Цитируемый отрывок:
◆ ◆ ◆ ◆ ◆
Таинственный Леонардо - Константино д'Орацио
Две тревожные фигуры
После долгих лет, когда ему приходилось терпеть давление заказчиков, Леонардо теперь мог наконец полностью посвятить себя своим картинам, как он всегда этого желал. Он делал несколько мазков кистью, только когда приходило вдохновение, а затем неделями – ничего. Так родились две его последние работы, наполненные атмосферой тревоги, с его знаменитым сфумато, нанесенным тончайшими слоями медленными и мягкими движениями кисти. На обеих картинах был изображен Иоанн Креститель, но на этот раз, в облике святого не было ничего священного. Это были персонажи, охваченные эротическим напряжением, способным встревожить любую душу гораздо сильнее, чем религиозный экстаз.
◆ ◆ ◆ ◆ ◆
Исходные записи:
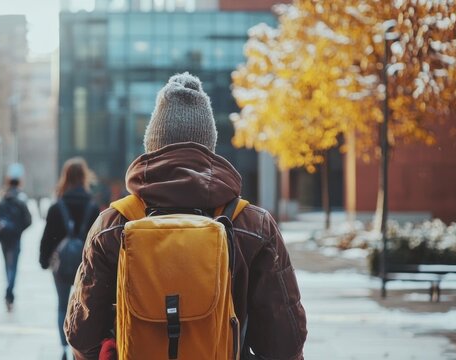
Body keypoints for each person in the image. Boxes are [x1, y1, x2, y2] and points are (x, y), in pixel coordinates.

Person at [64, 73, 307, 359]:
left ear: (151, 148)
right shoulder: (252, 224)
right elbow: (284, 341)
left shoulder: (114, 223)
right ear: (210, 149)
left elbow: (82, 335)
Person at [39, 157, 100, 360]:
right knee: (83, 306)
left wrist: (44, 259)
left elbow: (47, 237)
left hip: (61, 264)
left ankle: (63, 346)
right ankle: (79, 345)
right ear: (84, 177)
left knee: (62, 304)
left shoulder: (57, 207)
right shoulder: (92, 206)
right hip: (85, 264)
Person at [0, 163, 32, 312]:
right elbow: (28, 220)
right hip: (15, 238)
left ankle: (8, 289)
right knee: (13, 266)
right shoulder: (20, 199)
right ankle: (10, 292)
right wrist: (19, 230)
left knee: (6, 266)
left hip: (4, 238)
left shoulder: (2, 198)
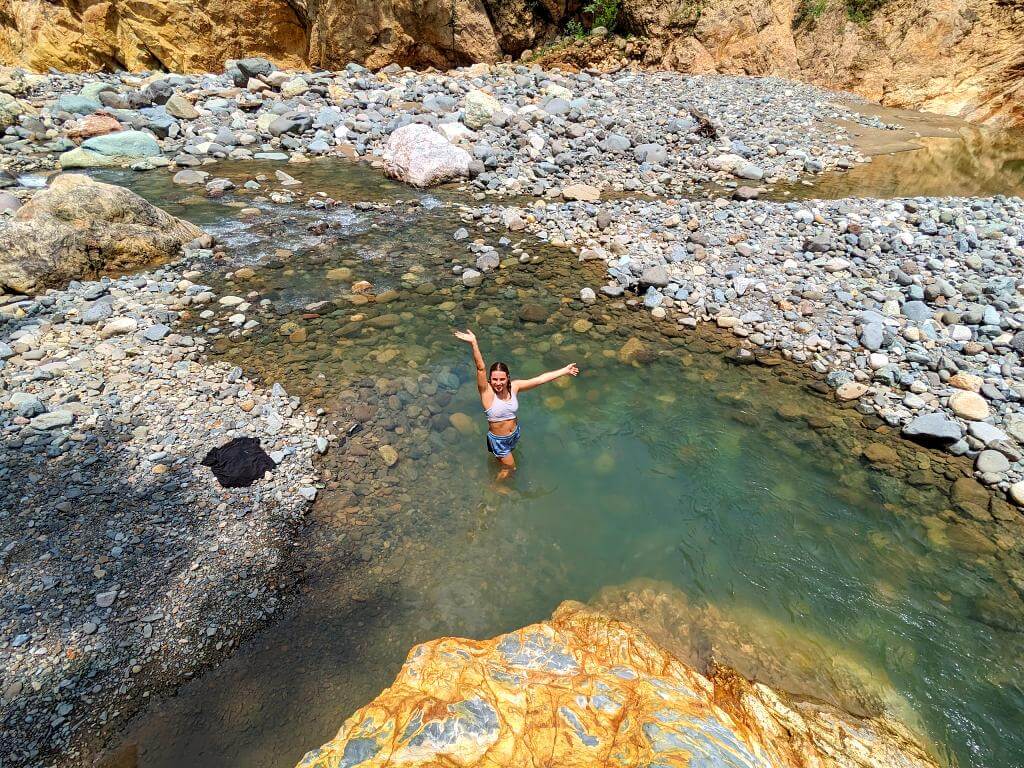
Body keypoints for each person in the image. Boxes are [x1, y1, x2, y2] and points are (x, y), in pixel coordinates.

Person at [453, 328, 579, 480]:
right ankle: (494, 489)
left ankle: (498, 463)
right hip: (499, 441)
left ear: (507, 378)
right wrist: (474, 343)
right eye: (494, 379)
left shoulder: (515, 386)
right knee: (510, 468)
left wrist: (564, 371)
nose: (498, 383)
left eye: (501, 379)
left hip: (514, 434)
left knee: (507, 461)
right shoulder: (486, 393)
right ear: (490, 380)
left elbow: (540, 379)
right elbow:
◆ ◆ ◆ ◆ ◆
Что нужно сделать:
- a) Ответьте на вопросы по отрывку о Леонардо:
(i) В какие моменты Леонардо брался за кисть?
(ii) Кто изображен на обеих его последних картинах?
(iii) Как было нанесено его знаменитое сфумато?
- b) Замените в отрывке о Леонардо «вдохновение» на «настроение» и приведите текст от слов «Таинственный Леонардо - Константино» до слов «чем религиозный экстаз.» включительно.

Ответы по заданиям:
- a)
(i) Только когда приходило вдохновение.
(ii) Иоанн Креститель.
(iii) Тончайшими слоями, медленными и мягкими движениями кисти.

- b)
Таинственный Леонардо - Константино д'Орацио
Две тревожные фигуры
После долгих лет, когда ему приходилось терпеть давление заказчиков, Леонардо теперь мог наконец полностью посвятить себя своим картинам, как он всегда этого желал. Он делал несколько мазков кистью, только когда приходило настроение, а затем неделями – ничего. Так родились две его последние работы, наполненные атмосферой тревоги, с его знаменитым сфумато, нанесенным тончайшими слоями медленными и мягкими движениями кисти. На обеих картинах был изображен Иоанн Креститель, но на этот раз, в облике святого не было ничего священного. Это были персонажи, охваченные эротическим напряжением, способным встревожить любую душу гораздо сильнее, чем религиозный экстаз.